TASK OBJECTIVE:
Please report how many lines below contain "alimentos", writing nothing except the number.

[Items listed in a dataset]
# # # #

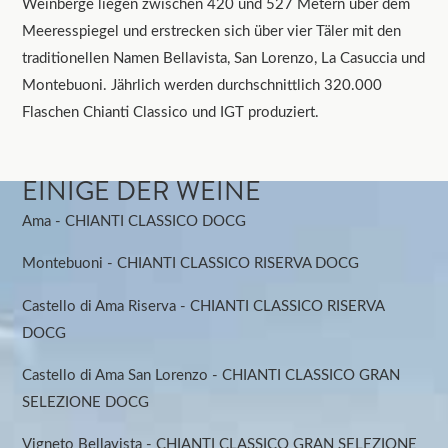
Weinberge liegen zwischen 420 und 527 Metern über dem
Meeresspiegel und erstrecken sich über vier Täler mit den
traditionellen Namen Bellavista, San Lorenzo, La Casuccia und
Montebuoni. Jährlich werden durchschnittlich 320.000
Flaschen Chianti Classico und IGT produziert.
EINIGE DER WEINE
Ama - CHIANTI CLASSICO DOCG
Montebuoni - CHIANTI CLASSICO RISERVA DOCG
Castello di Ama Riserva - CHIANTI CLASSICO RISERVA
DOCG
Castello di Ama San Lorenzo - CHIANTI CLASSICO GRAN
SELEZIONE DOCG
Vigneto Bellavista - CHIANTI CLASSICO GRAN SELEZIONE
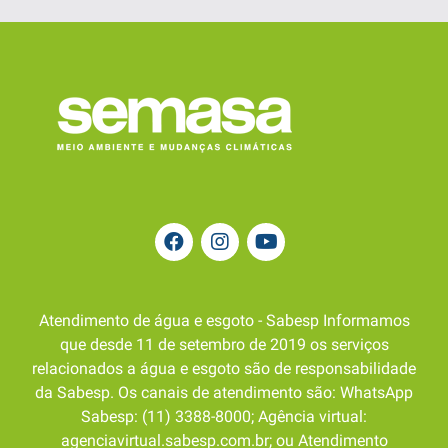
Atendimento de água e esgoto - Sabesp Informamos
que desde 11 de setembro de 2019 os serviços
relacionados a água e esgoto são de responsabilidade
da Sabesp. Os canais de atendimento são: WhatsApp
Sabesp: (11) 3388-8000; Agência virtual:
agenciavirtual.sabesp.com.br; ou Atendimento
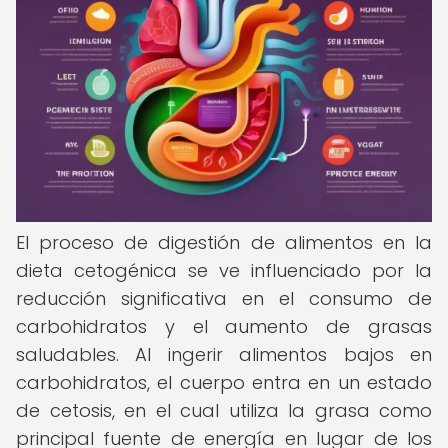
El proceso de digestión de alimentos en la
dieta cetogénica se ve influenciado por la
reducción significativa en el consumo de
carbohidratos y el aumento de grasas
saludables. Al ingerir alimentos bajos en
carbohidratos, el cuerpo entra en un estado
de cetosis, en el cual utiliza la grasa como
principal fuente de energía en lugar de los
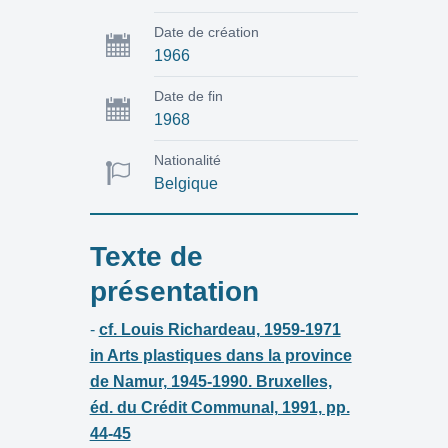
Date de création
1966
Date de fin
1968
Nationalité
Belgique
Texte de
présentation
-
cf. Louis Richardeau, 1959-1971
in Arts plastiques dans la province
de Namur, 1945-1990. Bruxelles,
éd. du Crédit Communal, 1991, pp.
44-45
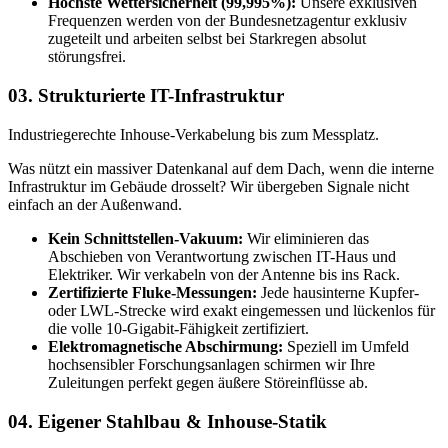
Höchste Wettersicherheit (99,995%):
Unsere exklusiven
Frequenzen werden von der Bundesnetzagentur exklusiv
zugeteilt und arbeiten selbst bei Starkregen absolut
störungsfrei.
03.
Strukturierte IT-Infrastruktur
Industriegerechte Inhouse-Verkabelung bis zum Messplatz.
Was nützt ein massiver Datenkanal auf dem Dach, wenn die interne
Infrastruktur im Gebäude drosselt? Wir übergeben Signale nicht
einfach an der Außenwand.
Kein Schnittstellen-Vakuum:
Wir eliminieren das
Abschieben von Verantwortung zwischen IT-Haus und
Elektriker. Wir verkabeln von der Antenne bis ins Rack.
Zertifizierte Fluke-Messungen:
Jede hausinterne Kupfer-
oder LWL-Strecke wird exakt eingemessen und lückenlos für
die volle 10-Gigabit-Fähigkeit zertifiziert.
Elektromagnetische Abschirmung:
Speziell im Umfeld
hochsensibler Forschungsanlagen schirmen wir Ihre
Zuleitungen perfekt gegen äußere Störeinflüsse ab.
04.
Eigener Stahlbau & Inhouse-Statik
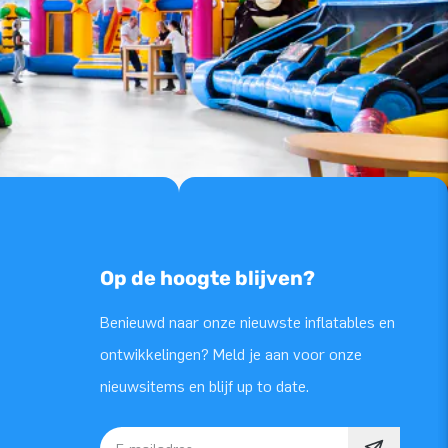
Op de hoogte blijven?
Benieuwd naar onze nieuwste inflatables en
ontwikkelingen? Meld je aan voor onze
nieuwsitems en blijf up to date.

# # # #

EXERCISE ANSWER:
2